WORK REQUIRED: In the entries below, switch every "sedan" to "saloon" in the part that opens with the line containing "Carizma Motors" and closes with the line containing "but it also has an automatic transmission", and give back only those lines with nothing else altered.

LISTED ENTRIES:
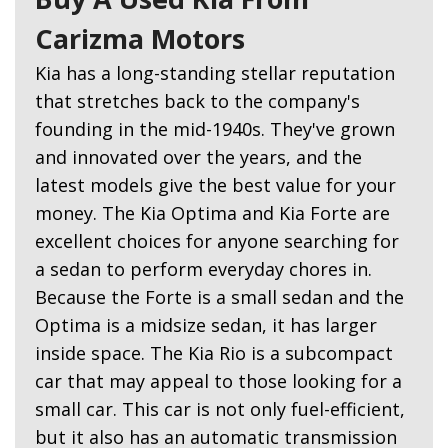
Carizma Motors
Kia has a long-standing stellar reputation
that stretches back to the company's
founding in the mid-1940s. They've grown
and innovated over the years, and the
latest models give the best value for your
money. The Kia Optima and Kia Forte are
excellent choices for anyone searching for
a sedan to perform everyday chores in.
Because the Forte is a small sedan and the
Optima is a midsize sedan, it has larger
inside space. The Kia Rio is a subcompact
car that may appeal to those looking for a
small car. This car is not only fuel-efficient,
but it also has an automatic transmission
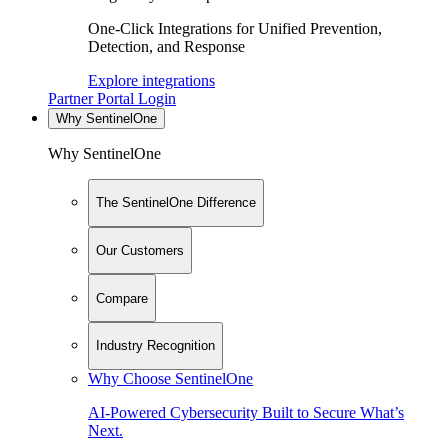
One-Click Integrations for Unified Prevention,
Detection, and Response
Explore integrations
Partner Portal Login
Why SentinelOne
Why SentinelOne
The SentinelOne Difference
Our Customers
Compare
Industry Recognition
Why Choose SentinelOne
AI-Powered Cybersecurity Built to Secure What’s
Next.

...

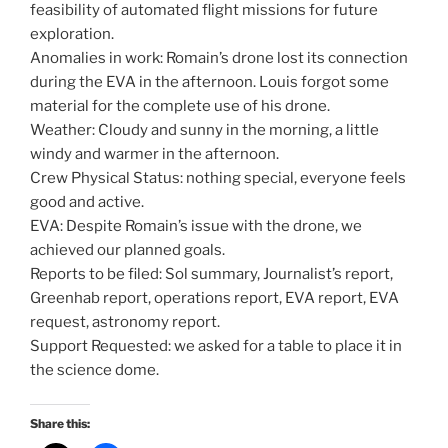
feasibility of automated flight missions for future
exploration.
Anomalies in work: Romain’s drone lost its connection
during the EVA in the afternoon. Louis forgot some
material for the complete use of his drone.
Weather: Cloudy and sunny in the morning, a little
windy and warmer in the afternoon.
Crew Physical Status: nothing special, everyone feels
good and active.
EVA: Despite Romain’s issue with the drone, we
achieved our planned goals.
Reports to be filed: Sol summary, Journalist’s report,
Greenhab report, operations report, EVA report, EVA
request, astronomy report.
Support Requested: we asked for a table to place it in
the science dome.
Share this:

ANSWER TO THIS EXERCISE:
Carizma Motors
Kia has a long-standing stellar reputation
that stretches back to the company's
founding in the mid-1940s. They've grown
and innovated over the years, and the
latest models give the best value for your
money. The Kia Optima and Kia Forte are
excellent choices for anyone searching for
a saloon to perform everyday chores in.
Because the Forte is a small saloon and the
Optima is a midsize saloon, it has larger
inside space. The Kia Rio is a subcompact
car that may appeal to those looking for a
small car. This car is not only fuel-efficient,
but it also has an automatic transmission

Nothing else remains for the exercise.